Read the forum thread that follows and say whether each statement agrees with it, answering yes or no and quoting the words that decide it: (a) Acorn calls the issue under discussion the main problem in the marriage; (b) HazelEyedGirl's husband's doctor considers him physically unable to exercise; (c) aston writes that being married is no reason to be miserable.

══ Extract to read ══

If she's not on board with you then I'm willing to bet money it may soon turn into resentment. Seen this happen time and time again. She's not interested yet when you do it she starts giving you a hard time about it after a while. Just brace yourself Acorn....


----------



## Acorn (Dec 16, 2010)

aston said:


> Acorn - I'm sorry to hear that. In your case it sounds like you're pouring water into a basket. I sometimes wished women understood where men are coming from. All that time they spend with their friends talking about men and you'd think they'd "get it" LOL. THe few women who get it can attest to having the strongest relationships wiht their men. Not to absolve us men but lets call a spade a spade here, men have it a bit easier in the fitness department than women do.
> If she's not on board with you then I'm willing to bet money it may soon turn into resentment. Seen this happen time and time again. She's not interested yet when you do it she starts giving you a hard time about it after a while. Just brace yourself Acorn....


Thanks...we are not doing well in our marriage but this is hardly the driving issue.

I think it doesn't matter what the issue is, whether it be weight or time spent together or help around the house - whatever it is, it should be taken seriously by the other spouse when it is brought up. It is a matter of respect, IMO.


----------



## aston (Oct 24, 2011)

absolutely a matter of respect, unfortunately the rampant political correctness and disinformation of today has defined respect as being subservient or emasculated. She can call you all sorts of names etc but you're not allowed to return the favor (non violence that is...jsut to clear that up).
I think you are responsible for your life (and your children if you have any). Never spend your life living someone elses life or living your life based on someone else's planned outcomes. Do what fulfils YOU. Marriage is an undertaking but being married is no reason to be miserable.


----------



## HazelEyedGirl (Nov 4, 2011)

I am over weight. I would love to be able to exercise with my hubby, but he is physically unable. (his opinion, not mine nor his doctor's) I realize I could exercise without him for myself, but I have fears of doing so. I'm afraid I will like myself more to the point I will fully resent him and his disabilities. I'm afraid he will become jealous of me and my NON-disability and then become more depressed. 

I believe that if both of us exercised more, our sex life 'might' be like it was from the beginning, if not better.

Needless to say, I can somewhat relate to the Acorn. It's very difficult to make a very sensitive and stubborn person to understand the importance of not only doing something for their own benefit, but for the other people that love and care for them!
_Posted via Mobile Device_


----------



## one_strange_otter (Aug 26, 2008)

═══
══ Supplied material ══

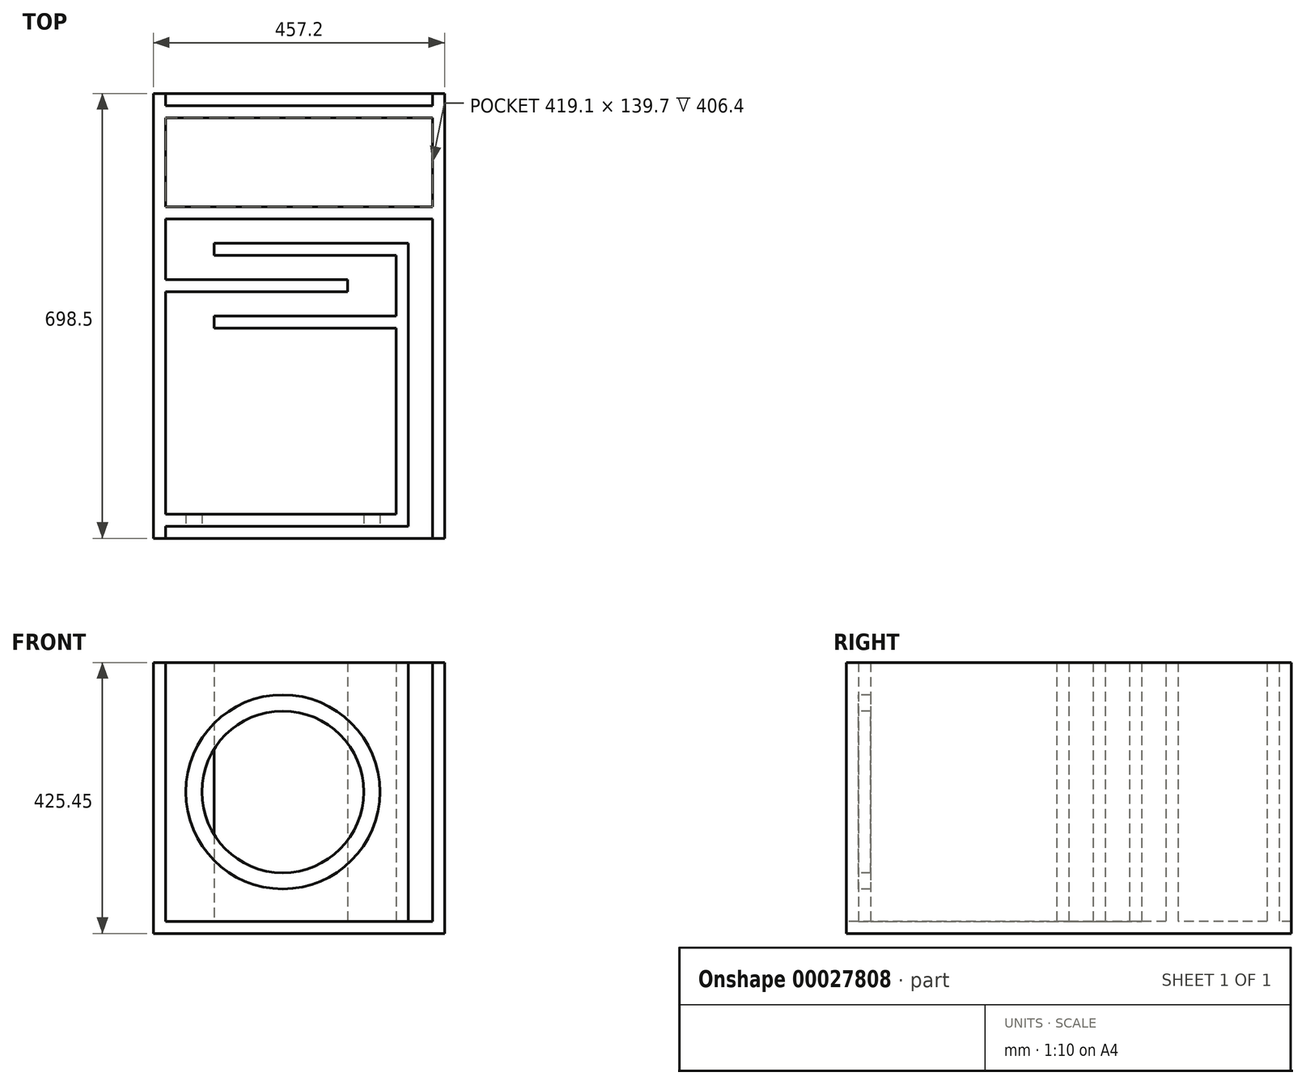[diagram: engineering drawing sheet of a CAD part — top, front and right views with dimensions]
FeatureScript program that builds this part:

═══

§ **The answer**:
(a) No: "we are not doing well in our marriage but this is hardly the driving issue."
(b) No: "he is physically unable. (his opinion, not mine nor his doctor's)"
(c) Yes: "Marriage is an undertaking but being married is no reason to be miserable."